Ironically, Esslemont does well with the introduction of Orchid, a part Titse Andii child. The presence of latent magic users riddled throughout the landscape of Malazan never fails to offer a surprise. Despite this, Orchid’s journey from tentative young woman to assertive and powerful mage is no surprise and yet compelling nonetheless. What makes her narrative thread interesting is the shifting power structure within her group as she grows to her fullest. Esslemont can be heavy handed in his explanation of this — more than once, one character feels compelled to offer expository about her nascent power — but the shifting relationships offer a constantly changing dynamic to that portion of the novel.
While the Andii make a late appearance in the novel, the Moranth and the Seguleh encompass a large focus point for the book. It’s also one of the most uneven narratives of the book. The Moranth exit the novel almost exactly as opaque as they enter. Their motives and the nature of the culture only partly revealed and mostly in unsatisfying ways. Meanwhile, the Seguleh get significant expository time with an in depth dive to their hierarchy and societal structure. It makes for a fascinating look into what had only previously been hinted at in Erikson novels.
The Seguleh as actors have little agency, however. They suffer the same trappings of the Darujhistan natives and are caught within a mode of operation that they themselves question while blindly following it. This is one of the few novels with what feels like an unwavering evil opponent. There’s little curiosity beyond domination and nothing in the way of a gray area for motives. This wouldn’t be notable but for the fact that Malazan novels rarely feature such transparent characters. On a while, the resident bad guy feels remarkably bungled and simplistic.
There’s a host of subplots throughout the book — again, this is a Malazan novel — and portions of it are frustratingly difficult to parse. Orb Sceptre Throne is a clear step up from the rather lackluster effort of Stonewielder but not as strong as Esslemont’s first novel Return of the Crimson Guard.
After finishing the novel, I was struck by what seems to be such a unique application of magic throughout the Malazan books that both Erikson and Esslemont have written. The presence of magic and magic users is pretty mundane. They range from parlor tricks to some of the most powerful individuals in the entirety of the book. What feels so unique to the presence of magic is the constant personification of magic. The warrens are part of the god K’rul. Each warren has it’s own nature which is often reflected through the nature of it’s titular ruler.

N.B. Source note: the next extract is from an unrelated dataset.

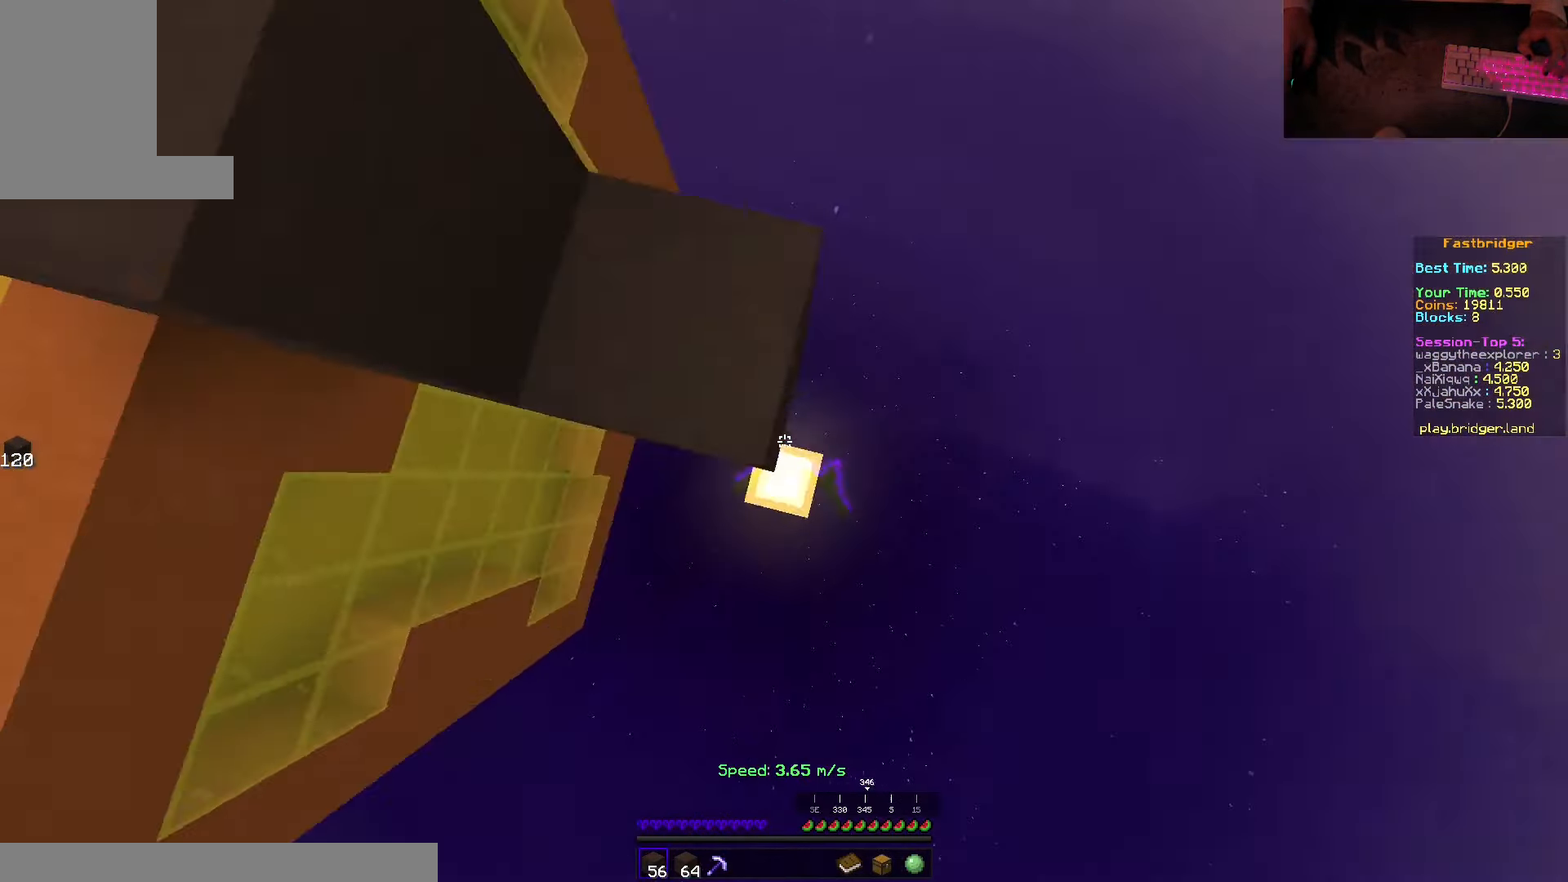
{"keys": ["s", "space"], "mouse": ["right"], "events": [[67, "w", "up"], [150, "s", "down"], [234, "d", "up"], [434, "mouse_right", "down"]]}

And yet, it is used rather sparingly. Rarely is there a pitched battle of magic users certainly none so apparent as in Gardens of the Moon. Magic is always there — always present — but it remains a complement to the deep character profiles that Erikson and Esslemont craft in contrast to other writers where the magic system is an end unto itself for the book. It’s another example of Malazan being a narrative craft that remains a step above other novels.